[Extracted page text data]
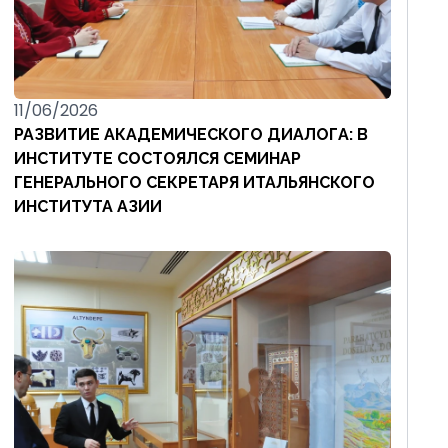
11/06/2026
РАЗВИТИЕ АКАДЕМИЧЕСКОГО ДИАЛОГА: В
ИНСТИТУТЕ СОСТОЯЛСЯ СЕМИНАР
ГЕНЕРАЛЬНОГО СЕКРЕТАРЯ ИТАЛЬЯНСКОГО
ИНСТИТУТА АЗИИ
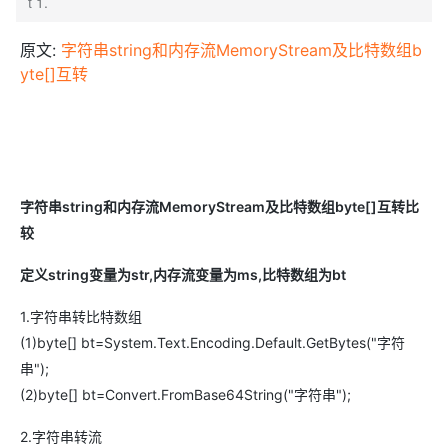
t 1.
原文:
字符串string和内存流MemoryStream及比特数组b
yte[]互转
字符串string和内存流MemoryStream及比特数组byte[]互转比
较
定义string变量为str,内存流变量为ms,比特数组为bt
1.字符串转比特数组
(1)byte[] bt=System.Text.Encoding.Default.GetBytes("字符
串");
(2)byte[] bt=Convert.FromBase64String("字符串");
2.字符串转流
* * *
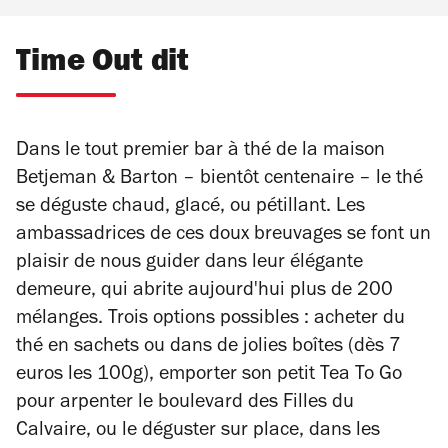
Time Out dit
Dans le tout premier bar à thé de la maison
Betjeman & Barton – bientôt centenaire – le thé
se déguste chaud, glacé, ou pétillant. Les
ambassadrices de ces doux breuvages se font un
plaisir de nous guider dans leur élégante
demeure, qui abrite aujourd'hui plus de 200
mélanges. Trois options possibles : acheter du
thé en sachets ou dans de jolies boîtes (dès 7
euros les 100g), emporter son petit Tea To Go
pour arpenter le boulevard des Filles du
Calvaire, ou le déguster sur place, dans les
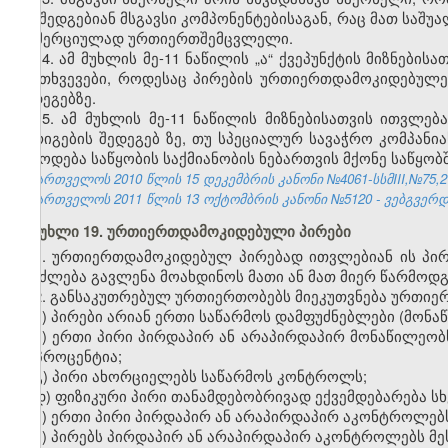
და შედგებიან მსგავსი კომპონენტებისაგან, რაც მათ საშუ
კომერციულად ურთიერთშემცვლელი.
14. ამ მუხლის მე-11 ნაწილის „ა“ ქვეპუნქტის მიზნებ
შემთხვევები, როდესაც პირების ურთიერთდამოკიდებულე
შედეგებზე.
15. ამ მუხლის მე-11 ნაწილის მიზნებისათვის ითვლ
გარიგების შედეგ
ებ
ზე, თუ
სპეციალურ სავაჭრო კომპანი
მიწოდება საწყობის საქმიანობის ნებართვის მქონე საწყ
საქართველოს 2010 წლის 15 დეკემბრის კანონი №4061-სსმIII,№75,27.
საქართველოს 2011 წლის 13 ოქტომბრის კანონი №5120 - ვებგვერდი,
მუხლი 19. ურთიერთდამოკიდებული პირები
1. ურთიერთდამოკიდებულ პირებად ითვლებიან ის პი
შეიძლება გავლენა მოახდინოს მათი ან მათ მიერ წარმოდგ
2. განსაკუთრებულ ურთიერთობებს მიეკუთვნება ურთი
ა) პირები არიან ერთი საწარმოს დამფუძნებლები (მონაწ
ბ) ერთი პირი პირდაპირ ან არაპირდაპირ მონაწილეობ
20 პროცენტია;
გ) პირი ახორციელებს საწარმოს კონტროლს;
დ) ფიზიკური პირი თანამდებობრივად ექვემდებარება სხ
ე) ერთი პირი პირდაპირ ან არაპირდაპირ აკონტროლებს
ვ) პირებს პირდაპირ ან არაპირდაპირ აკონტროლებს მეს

# What to work on
Among the lines above, which hold the word "პირი"? Report each one.

# Expected output
ბ) ერთი პირი პირდაპირ ან არაპირდაპირ მონაწილეობ
გ) პირი ახორციელებს საწარმოს კონტროლს;
დ) ფიზიკური პირი თანამდებობრივად ექვემდებარება სხ
ე) ერთი პირი პირდაპირ ან არაპირდაპირ აკონტროლებს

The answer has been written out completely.